Very interesting question! I've also been thinking about entropy in sequences, but with regards to language. I'm surprised I haven't been able to find much about the entropy of sequences (still looking), but I think I've been able to work some parts of it out.

As the first commenter mentioned, Shannon's entropy $H(X)$ assumes that $X$ is i.i.d. (independent and identically-distributed). That means in the limit there's no correlation between outcomes of $X$, and that the probability distribution of $X$ remains the same for each trial.

This works great for coin flips, but not when outcomes are correlated. For that, we need the concept of conditional entropy. We can use the conditional entropy between two correlated random variables, $X$ and $Y$, to calculate their joint entropy, $H(X,Y)$:

$$H(X,Y) = H(X) + H(Y|X)$$

or alternatively,

$$H(X,Y) = H(Y) + H(X|Y)$$

For sequences, not only are random variables correlated, but they're also ordered. This order contains much of the sequence's information; as you said, sorting the characters in The Great Gatsby into ASCII order would change the information in the novel. To calculate the entropy in a sequence, its items must be generated in this order. Changing this order changes the entropy, because it changes the sequence.

For a sequence of outcomes generated by a sequence of random variables $X_0,\dots,X_{n-1}$, its entropy would then be

$$H(X_0,\dots,X_{n-1}) = H(X_0) + \sum_{i=1}^{n-1} H(X_i|X_0,\dots,X_{i-1})$$

or alternatively, backwards:

$$H(X_{n-1},\dots,X_0) = H(X_{n-1}) + \sum_{i=n-2}^{0} H(X_i|X_{i+1},\dots,X_{n-1})$$

(In practice, this can be hard to calculate for longer sequences, if there aren't very many of them. If most of the correlations are very local, we can assume that each conditional entropy is only conditional on the last $k$ outcomes, for some constant positive integer $k$. When $k=1$, we get the Markov assumption).

Since items in a sequence are generated in order, one after another, it also makes sense to talk about the entropy of a particular sequence:

$$H(\{X_0,\dots,X_{n-1}\}=\{x_0,\dots,x_{n-1}\})$$ $$= H(X_0) + \sum_{i=1}^{n-1} H(X_i|X_0=x_0,\dots,X_{i-1}=x_{i-1})$$

To make this more concrete, we can imagine a situation where one person has to indicate to another one of the scales you generated. First, person A randomly picks one of the 927 scales, and gives it person B. Then B has to send a message to person C, to tell C which scale they've been given by A. B and C can agree on a protocol beforehand, but can't communicate after B gets a scale from A. The entropy of a scale would then be the amount of information or uncertainty contained in the message that describes it.

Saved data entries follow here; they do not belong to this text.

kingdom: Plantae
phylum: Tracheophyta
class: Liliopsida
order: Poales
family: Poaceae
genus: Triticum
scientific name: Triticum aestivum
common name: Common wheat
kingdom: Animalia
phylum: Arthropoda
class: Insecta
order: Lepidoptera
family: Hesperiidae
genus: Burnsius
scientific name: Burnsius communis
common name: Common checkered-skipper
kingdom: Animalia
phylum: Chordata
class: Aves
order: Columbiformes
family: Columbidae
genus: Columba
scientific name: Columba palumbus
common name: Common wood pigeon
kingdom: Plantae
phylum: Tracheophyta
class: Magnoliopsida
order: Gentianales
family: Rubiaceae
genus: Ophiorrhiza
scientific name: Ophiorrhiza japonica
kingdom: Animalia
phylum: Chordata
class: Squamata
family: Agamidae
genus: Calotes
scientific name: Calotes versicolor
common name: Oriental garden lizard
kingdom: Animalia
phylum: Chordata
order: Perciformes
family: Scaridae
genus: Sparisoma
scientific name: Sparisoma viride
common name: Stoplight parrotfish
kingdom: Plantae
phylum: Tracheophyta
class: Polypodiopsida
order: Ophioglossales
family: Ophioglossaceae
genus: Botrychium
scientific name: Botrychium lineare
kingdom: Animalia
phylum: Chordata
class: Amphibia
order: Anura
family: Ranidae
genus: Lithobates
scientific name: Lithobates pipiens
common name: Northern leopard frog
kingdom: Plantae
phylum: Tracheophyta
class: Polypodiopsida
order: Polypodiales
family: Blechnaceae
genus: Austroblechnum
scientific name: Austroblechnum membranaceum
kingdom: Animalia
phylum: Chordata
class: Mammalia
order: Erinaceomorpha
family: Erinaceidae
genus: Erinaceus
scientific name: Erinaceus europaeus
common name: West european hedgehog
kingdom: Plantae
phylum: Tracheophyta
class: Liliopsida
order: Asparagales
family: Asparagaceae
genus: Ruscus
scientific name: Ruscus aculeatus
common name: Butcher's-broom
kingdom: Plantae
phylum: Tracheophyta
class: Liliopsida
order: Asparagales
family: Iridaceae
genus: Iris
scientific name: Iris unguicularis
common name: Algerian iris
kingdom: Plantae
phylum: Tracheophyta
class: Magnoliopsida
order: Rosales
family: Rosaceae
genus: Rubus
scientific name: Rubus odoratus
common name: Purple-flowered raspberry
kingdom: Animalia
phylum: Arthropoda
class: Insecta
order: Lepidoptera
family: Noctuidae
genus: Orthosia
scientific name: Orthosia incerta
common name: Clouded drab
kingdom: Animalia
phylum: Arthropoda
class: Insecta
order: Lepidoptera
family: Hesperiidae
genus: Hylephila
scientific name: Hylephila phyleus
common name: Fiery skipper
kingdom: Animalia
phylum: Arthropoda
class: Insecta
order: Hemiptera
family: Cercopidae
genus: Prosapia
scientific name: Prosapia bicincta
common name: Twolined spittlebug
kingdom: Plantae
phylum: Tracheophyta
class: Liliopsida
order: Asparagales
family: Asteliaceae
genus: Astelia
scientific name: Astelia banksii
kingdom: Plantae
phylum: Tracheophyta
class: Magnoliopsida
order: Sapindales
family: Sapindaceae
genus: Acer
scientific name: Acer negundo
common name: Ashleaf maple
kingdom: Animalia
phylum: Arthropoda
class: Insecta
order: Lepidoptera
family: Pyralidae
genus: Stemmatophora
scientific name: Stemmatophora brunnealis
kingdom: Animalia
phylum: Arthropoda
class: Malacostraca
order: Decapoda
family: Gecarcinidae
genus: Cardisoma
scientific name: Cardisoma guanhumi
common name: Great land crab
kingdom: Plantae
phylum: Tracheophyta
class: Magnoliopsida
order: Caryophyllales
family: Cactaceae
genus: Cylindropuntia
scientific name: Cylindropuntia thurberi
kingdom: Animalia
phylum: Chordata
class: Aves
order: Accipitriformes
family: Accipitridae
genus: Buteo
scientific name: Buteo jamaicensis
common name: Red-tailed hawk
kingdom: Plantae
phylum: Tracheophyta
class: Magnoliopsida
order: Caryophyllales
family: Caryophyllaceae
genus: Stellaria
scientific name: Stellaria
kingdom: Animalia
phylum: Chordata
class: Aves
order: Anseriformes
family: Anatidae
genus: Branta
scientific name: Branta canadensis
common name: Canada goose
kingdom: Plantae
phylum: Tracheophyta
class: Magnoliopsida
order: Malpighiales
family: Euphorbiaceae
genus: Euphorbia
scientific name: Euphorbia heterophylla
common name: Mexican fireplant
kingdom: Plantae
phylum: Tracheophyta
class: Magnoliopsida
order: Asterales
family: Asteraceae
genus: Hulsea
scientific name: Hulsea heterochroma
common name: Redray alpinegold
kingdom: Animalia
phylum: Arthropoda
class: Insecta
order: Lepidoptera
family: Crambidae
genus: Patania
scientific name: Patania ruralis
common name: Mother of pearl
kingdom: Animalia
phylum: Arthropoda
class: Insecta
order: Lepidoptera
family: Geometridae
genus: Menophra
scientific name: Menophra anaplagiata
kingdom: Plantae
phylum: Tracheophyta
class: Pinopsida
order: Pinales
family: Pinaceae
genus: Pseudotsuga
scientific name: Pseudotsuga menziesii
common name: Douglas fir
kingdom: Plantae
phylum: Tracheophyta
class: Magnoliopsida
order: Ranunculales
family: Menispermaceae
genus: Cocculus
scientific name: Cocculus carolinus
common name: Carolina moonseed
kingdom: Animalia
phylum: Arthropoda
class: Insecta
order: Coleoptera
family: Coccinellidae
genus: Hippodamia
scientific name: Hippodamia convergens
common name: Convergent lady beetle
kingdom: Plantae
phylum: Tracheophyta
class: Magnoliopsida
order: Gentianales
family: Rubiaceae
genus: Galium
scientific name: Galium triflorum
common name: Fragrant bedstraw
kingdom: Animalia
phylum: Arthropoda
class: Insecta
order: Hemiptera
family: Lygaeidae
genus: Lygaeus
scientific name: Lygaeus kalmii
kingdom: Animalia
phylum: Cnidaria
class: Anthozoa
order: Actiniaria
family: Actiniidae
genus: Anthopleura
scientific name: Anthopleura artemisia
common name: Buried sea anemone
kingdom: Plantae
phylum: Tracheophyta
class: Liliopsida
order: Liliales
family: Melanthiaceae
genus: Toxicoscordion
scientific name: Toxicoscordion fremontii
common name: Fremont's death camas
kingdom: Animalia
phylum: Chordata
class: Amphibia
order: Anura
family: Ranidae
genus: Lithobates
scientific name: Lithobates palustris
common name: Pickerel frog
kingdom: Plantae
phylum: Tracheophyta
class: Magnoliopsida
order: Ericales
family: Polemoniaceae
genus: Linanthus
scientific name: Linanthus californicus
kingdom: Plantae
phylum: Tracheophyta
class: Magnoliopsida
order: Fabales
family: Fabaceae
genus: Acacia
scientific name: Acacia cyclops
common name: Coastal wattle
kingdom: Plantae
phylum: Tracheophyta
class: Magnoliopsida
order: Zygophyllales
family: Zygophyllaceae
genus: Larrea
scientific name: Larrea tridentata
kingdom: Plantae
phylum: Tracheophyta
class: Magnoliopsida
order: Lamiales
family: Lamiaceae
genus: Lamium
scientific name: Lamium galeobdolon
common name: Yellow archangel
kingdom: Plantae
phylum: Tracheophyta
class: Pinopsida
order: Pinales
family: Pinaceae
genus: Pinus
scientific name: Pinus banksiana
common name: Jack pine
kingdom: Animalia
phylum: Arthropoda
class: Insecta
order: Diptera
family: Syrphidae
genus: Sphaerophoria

So for the first scale, we only have to know the first two intervals to know the rest. The message "12" would be enough to specify it; the transmitter and receiver could agree beforehand that, for example, if the intervals didn't add up to 12, the receiver would just repeat the written intervals until they did. Since $H(X_0) = -log_2 (\frac{1}{3})$, and since $H(X_1|X_0)$ is the same, the joint entropy $H(\{X_0,\dots,X_7\}=\{1,2,1,2,1,2,1,2\})$ is then $-2log_2 \frac{1}{3} \approx 3.17$ bits, or $0.396$ bits/interval.

For the second scale, however, there's no pattern that can shorten the message, so all intervals are independent and must be specified. With the exception of the final 2, which otherwise could only have been a 1, all the other intervals could have been 1, 2, or 3. So $H(\{X_0,\dots,X_7\}=\{2,2,1,2,1,1,1,2\})$ would then be $-7log_2 \frac{1}{3} - log_2 \frac{1}{2} \approx 12.09$ bits, or $1.51$ bits/interval.